__JOB__. Copy out every item below with each "pose" swapped for "view" and everything else left as it is. Leave the pictures out of your copy.

__SUPPLIED RECORDS__.

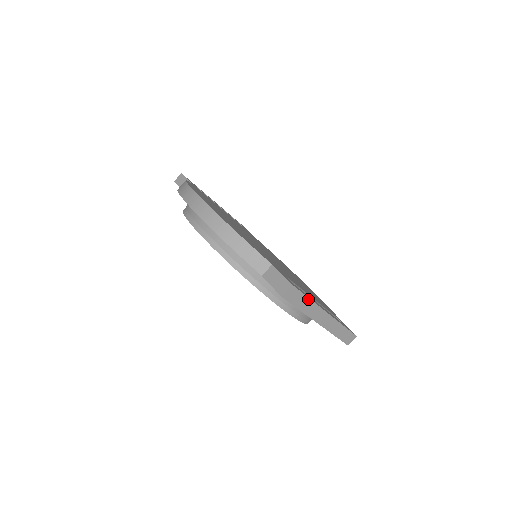
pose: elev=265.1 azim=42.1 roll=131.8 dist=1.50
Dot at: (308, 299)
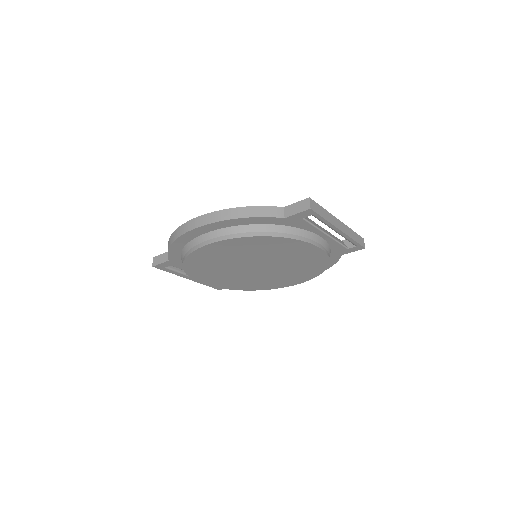
Dot at: (323, 209)
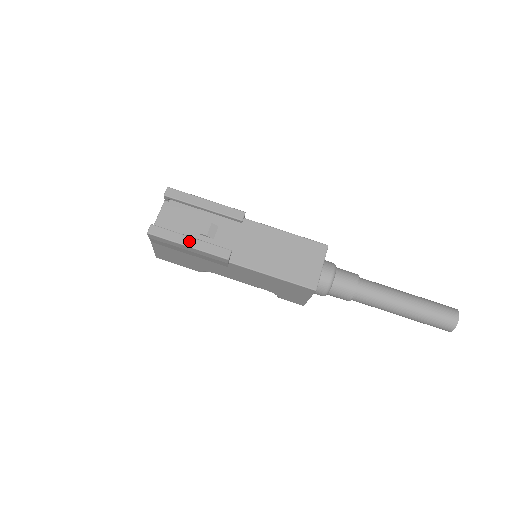
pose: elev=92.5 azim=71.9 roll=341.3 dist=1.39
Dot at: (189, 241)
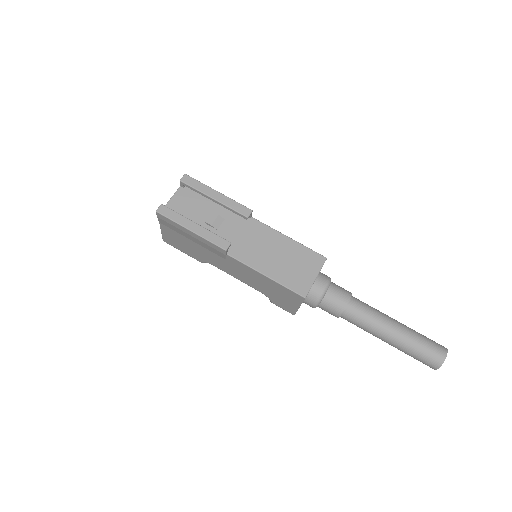
Dot at: (193, 226)
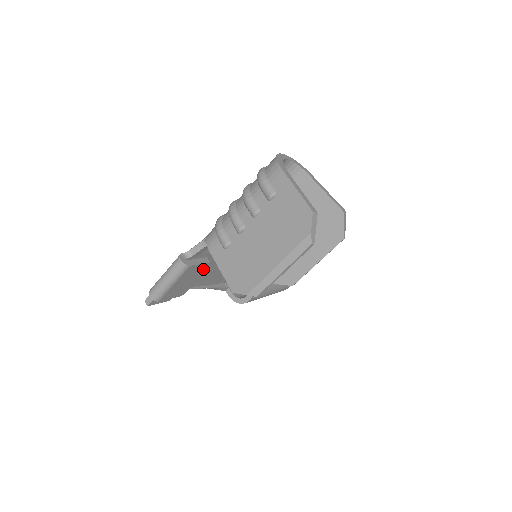
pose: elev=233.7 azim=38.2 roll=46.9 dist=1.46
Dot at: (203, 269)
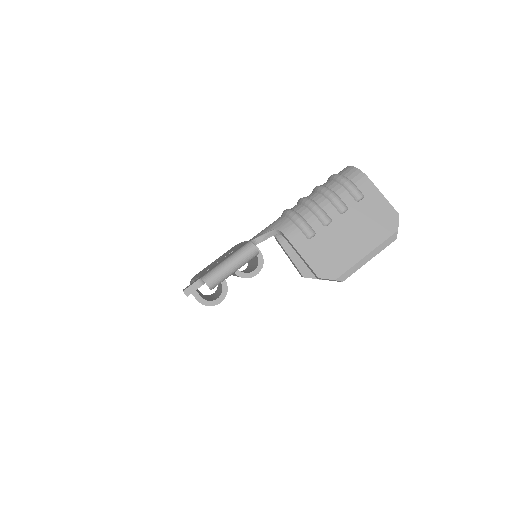
Dot at: occluded
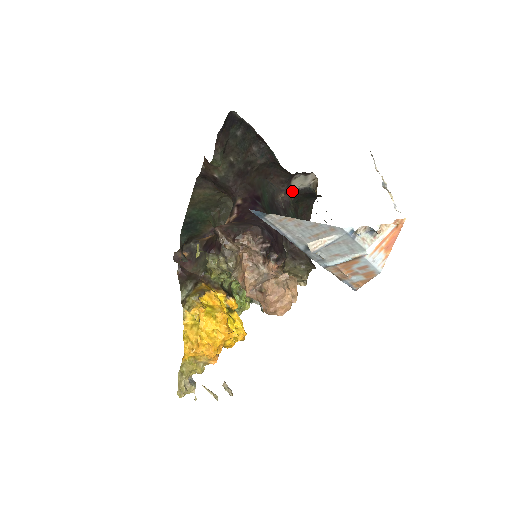
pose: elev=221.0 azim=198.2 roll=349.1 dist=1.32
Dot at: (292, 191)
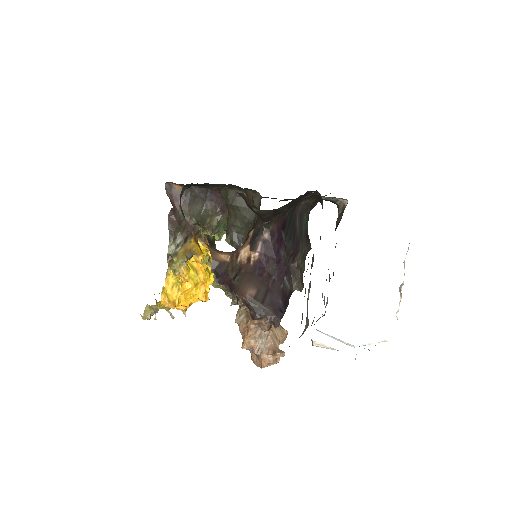
Dot at: occluded
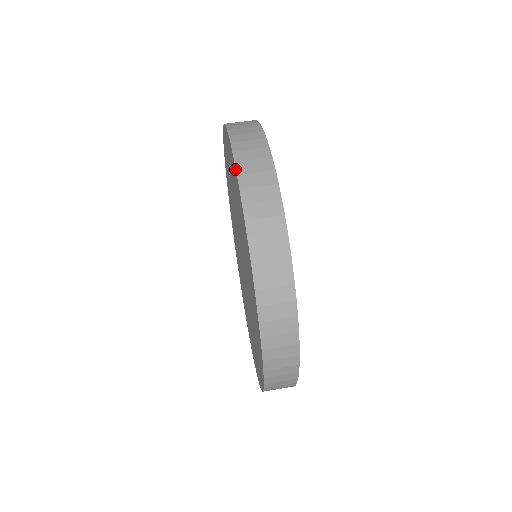
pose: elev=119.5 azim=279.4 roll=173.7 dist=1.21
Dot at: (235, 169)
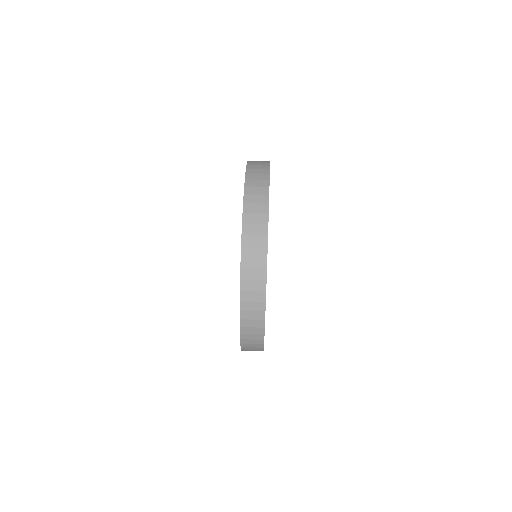
Dot at: (242, 217)
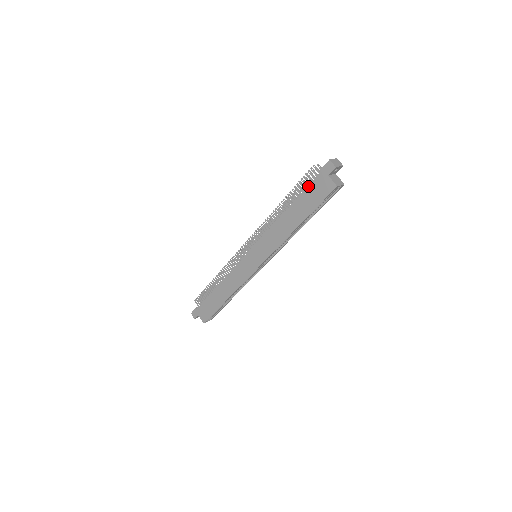
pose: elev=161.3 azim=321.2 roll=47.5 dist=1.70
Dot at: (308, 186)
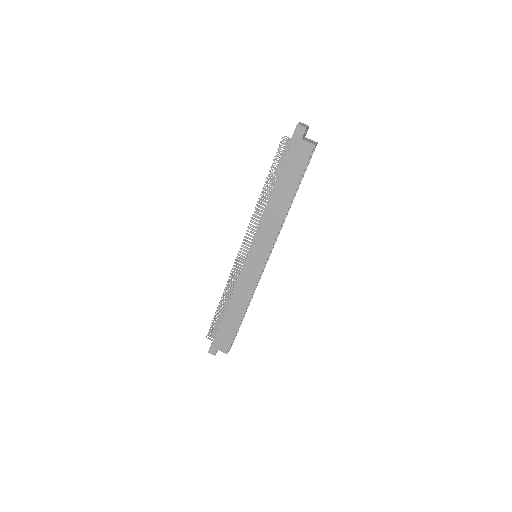
Dot at: (285, 159)
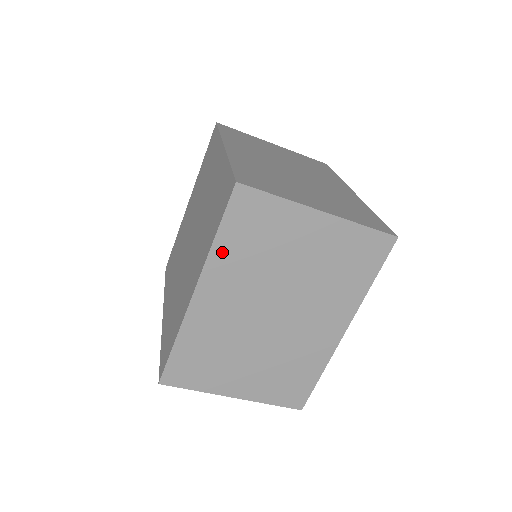
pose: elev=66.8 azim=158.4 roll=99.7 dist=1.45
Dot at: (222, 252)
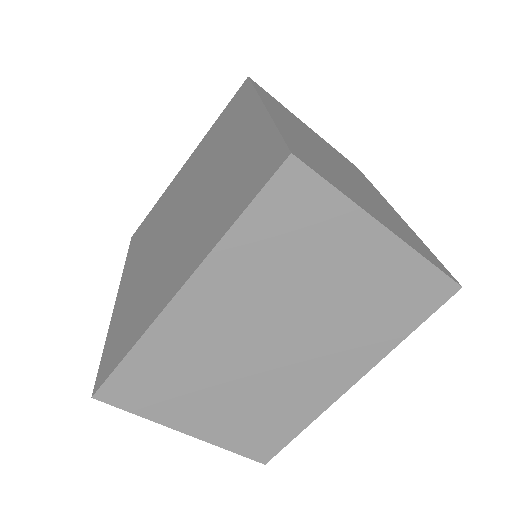
Dot at: (237, 246)
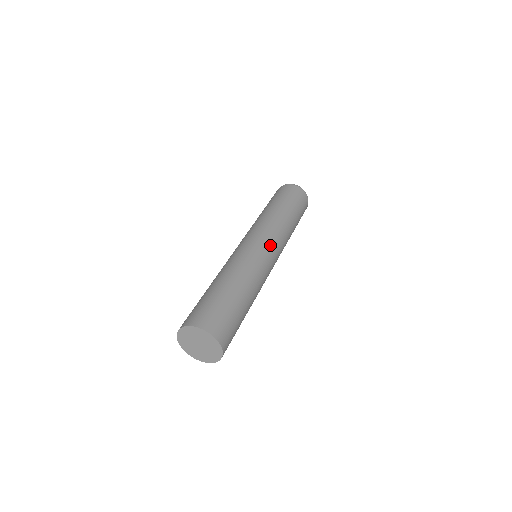
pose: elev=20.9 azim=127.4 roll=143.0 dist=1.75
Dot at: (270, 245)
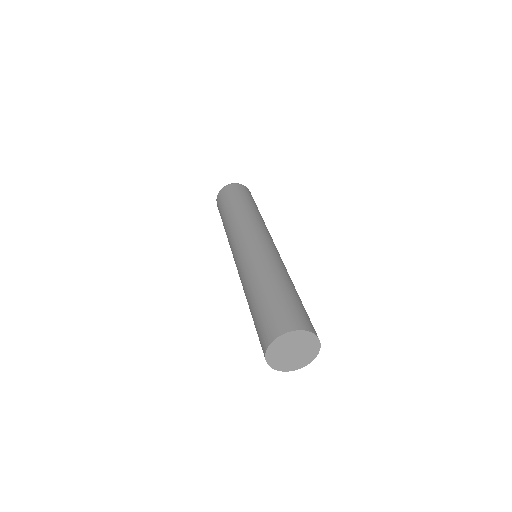
Dot at: occluded
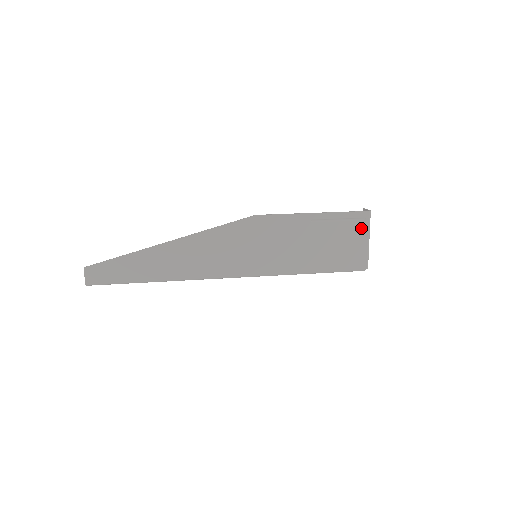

__TASK SOLUTION__.
view: elev=265.1 azim=42.1 roll=131.8 dist=1.50
Dot at: (308, 299)
Dot at: (323, 209)
view: elev=92.5 azim=71.9 roll=341.3 dist=1.39
Dot at: (189, 241)
Dot at: (193, 226)
view: elev=233.7 azim=38.2 roll=46.9 dist=1.46
Dot at: (203, 269)
Dot at: occluded
view: elev=221.0 azim=198.2 roll=349.1 dist=1.32
Dot at: (292, 191)
Dot at: occluded
view: elev=119.5 azim=279.4 roll=173.7 dist=1.21
Dot at: (235, 169)
Dot at: (242, 217)
view: elev=161.3 azim=321.2 roll=47.5 dist=1.70
Dot at: (308, 186)
Dot at: (285, 159)
view: elev=66.8 azim=158.4 roll=99.7 dist=1.45
Dot at: (222, 252)
Dot at: (237, 246)
view: elev=20.9 azim=127.4 roll=143.0 dist=1.75
Dot at: (270, 245)
Dot at: occluded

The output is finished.